Esos primeros minutos de ella en casa —después de toda una semana con Henry— fueron silenciosos. Ella se concentró en observar todos los detalles de la casa hasta que las niñas llegaron del colegio. No hablamos en horas, hasta que, ella me abrazó, sin previo aviso. Me abrazó fuerte. Me susurró algo al oído que no recuerdo porque me dolía demasiado oírla con tanta ternura. Y luego, sin mirar atrás, se fue a la ducha.

De Henry no supe nada. Nunca supe nada más. Nunca hablamos. Creo que ambos entendimos que no hacía falta. Cada vez que pensaba en la historia que mi mujer tuvo con él, la garganta se me cerraba. Lo acepté, sin remordimientos ni reproches. Lo había hecho por ella. Pero también por mí. Quería saber que, al menos una vez, había hecho lo correcto.

Elisa murió un mes después. En el hospital. En paz.

La noche antes de irse, tuvimos que ir de prisa a ingresarla. De los detalles recuerdo poco, pero no puedo olvidar que, en el camino, absolutamente débil y con apenas aliento, me pidió que llamara a Henry una vez que ella ya no estuviera. Después de algunas horas, en plena madrugada, me acosté a su lado. Le acaricié el cabello. Le canté bajito una canción que solía tararear cuando las niñas eran pequeñas. Se quedó dormida. Ya no despertó. Al amanecer cumplí mi promesa, llamé a Henry, con la voz rota, pero lo hice y le expresé mi gratitud por hacerla feliz y él no tuvo fuerzas para responder.

Unos días después, lo llamé. No buscaba explicaciones. Tampoco culpables. Solo para cerrar el círculo. Hablamos de ella unos minutos. Le dije que ella fue feliz. Que había hablado mucho de él.

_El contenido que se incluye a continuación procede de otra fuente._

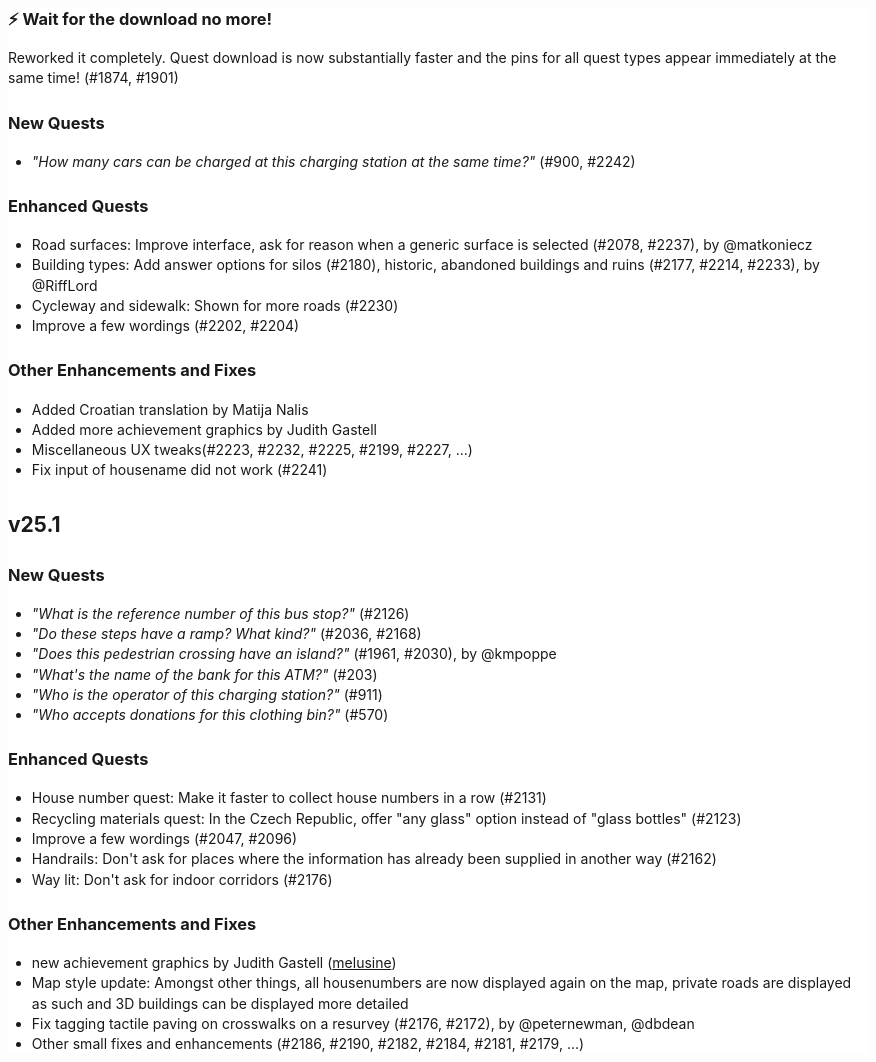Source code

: ### ⚡ Wait for the download no more!

Reworked it completely. Quest download is now substantially faster and the pins for all quest types appear immediately at the same time! (#1874, #1901)

### New Quests

- _"How many cars can be charged at this charging station at the same time?"_ (#900, #2242)

### Enhanced Quests

- Road surfaces: Improve interface, ask for reason when a generic surface is selected (#2078, #2237), by @matkoniecz
- Building types: Add answer options for silos (#2180), historic, abandoned buildings and ruins (#2177, #2214, #2233), by @RiffLord
- Cycleway and sidewalk: Shown for more roads (#2230)
- Improve a few wordings (#2202, #2204)

### Other Enhancements and Fixes

- Added Croatian translation by Matija Nalis
- Added more achievement graphics by Judith Gastell
- Miscellaneous UX tweaks(#2223, #2232, #2225, #2199, #2227, ...)
- Fix input of housename did not work (#2241)

## v25.1

### New Quests

- _"What is the reference number of this bus stop?"_ (#2126)
- _"Do these steps have a ramp? What kind?"_ (#2036, #2168)
- _"Does this pedestrian crossing have an island?"_ (#1961, #2030), by @kmpoppe
- _"What's the name of the bank for this ATM?"_ (#203)
- _"Who is the operator of this charging station?"_ (#911)
- _"Who accepts donations for this clothing bin?"_ (#570)

### Enhanced Quests

- House number quest: Make it faster to collect house numbers in a row (#2131)
- Recycling materials quest: In the Czech Republic, offer "any glass" option instead of "glass bottles" (#2123)
- Improve a few wordings (#2047, #2096)
- Handrails: Don't ask for places where the information has already been supplied in another way (#2162)
- Way lit: Don't ask for indoor corridors (#2176)

### Other Enhancements and Fixes

- new achievement graphics by Judith Gastell ([melusine](https://www.artstation.com/melusine))
- Map style update: Amongst other things, all housenumbers are now displayed again on the map, private roads are displayed as such and 3D buildings can be displayed more detailed
- Fix tagging tactile paving on crosswalks on a resurvey (#2176, #2172), by @peternewman, @dbdean
- Other small fixes and enhancements (#2186, #2190, #2182, #2184, #2181, #2179, ...)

Que no le guardaba rencor. Que, de alguna forma, él también formaba parte de nuestra historia. Se lo dije porque era verdad. Y porque no soportaba la idea de que alguien pudiera llorarla solo como un recuerdo prestado.

Hoy es Sant Jordi. El primer Sant Jordi tras su muerte. Llevo flores al cementerio. Una rosa para Elisa. Y una carta para mí. La dejo ahí, sin firma. Porque ella sabrá que soy yo. Y porque hay amores que no necesitan explicación.

Yo fui el que se quedó.

El que supo todo.

El que no se fue.

Y si alguna vez alguien cuenta esta historia, que recuerde que el amor también puede ser eso: dejar ir y quedarse.